**WORK INSTRUCTIONS**
Start at the line with "right elbow: (123, 365)" in the records below, stop at the line with "left front paw: (523, 446)", and return every line in that span exactly, the two end lines included.

**WORKING DATA**
>>

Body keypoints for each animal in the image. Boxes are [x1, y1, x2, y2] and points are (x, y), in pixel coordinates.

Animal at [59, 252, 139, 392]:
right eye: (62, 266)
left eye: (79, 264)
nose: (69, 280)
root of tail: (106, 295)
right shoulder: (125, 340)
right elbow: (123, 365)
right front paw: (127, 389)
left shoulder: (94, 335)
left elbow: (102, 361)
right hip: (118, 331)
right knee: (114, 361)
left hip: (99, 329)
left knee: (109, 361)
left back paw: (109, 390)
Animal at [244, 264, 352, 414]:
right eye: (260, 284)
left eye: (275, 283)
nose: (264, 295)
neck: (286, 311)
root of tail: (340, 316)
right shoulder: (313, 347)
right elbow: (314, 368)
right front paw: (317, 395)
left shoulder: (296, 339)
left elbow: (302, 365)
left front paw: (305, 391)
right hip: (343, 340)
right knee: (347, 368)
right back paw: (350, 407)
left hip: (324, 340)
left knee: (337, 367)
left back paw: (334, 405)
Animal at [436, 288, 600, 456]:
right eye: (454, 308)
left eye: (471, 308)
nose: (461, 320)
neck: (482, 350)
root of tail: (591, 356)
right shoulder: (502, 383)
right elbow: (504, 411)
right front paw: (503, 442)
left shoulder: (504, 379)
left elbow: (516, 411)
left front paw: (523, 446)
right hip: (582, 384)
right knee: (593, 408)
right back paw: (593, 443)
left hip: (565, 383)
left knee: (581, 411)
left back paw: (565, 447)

<<
>>

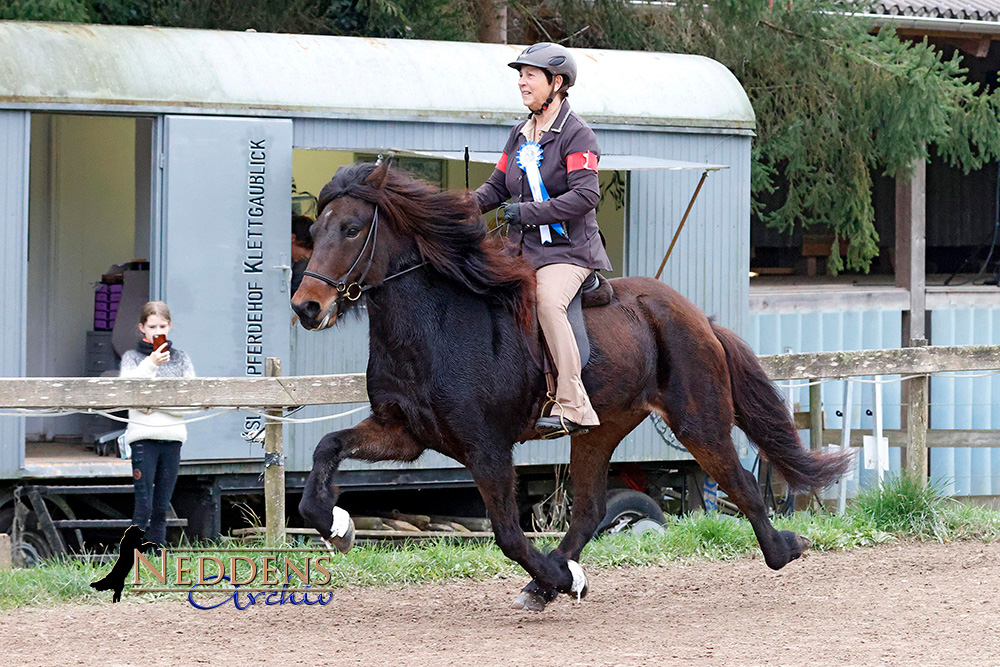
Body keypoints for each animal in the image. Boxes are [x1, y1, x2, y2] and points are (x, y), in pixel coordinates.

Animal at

<<

**OUTPUT OF THE TASK**
right elbow: (123, 365)
right front paw: (127, 389)
left shoulder: (94, 335)
left elbow: (102, 361)
right hip: (118, 331)
right knee: (114, 361)
left hip: (99, 329)
left knee: (109, 361)
left back paw: (109, 390)
Animal at [244, 264, 352, 414]:
right eye: (260, 284)
left eye: (275, 283)
nose: (264, 295)
neck: (286, 311)
root of tail: (340, 316)
right shoulder: (313, 347)
right elbow: (314, 368)
right front paw: (317, 395)
left shoulder: (296, 339)
left elbow: (302, 365)
left front paw: (305, 391)
right hip: (343, 340)
right knee: (347, 368)
right back paw: (350, 407)
left hip: (324, 340)
left knee: (337, 367)
left back paw: (334, 405)
Animal at [436, 288, 600, 456]:
right eye: (454, 308)
left eye: (471, 308)
nose: (461, 320)
neck: (482, 350)
root of tail: (591, 356)
right shoulder: (502, 383)
right elbow: (504, 411)
right front paw: (503, 442)
left shoulder: (504, 379)
left elbow: (516, 411)
left front paw: (523, 446)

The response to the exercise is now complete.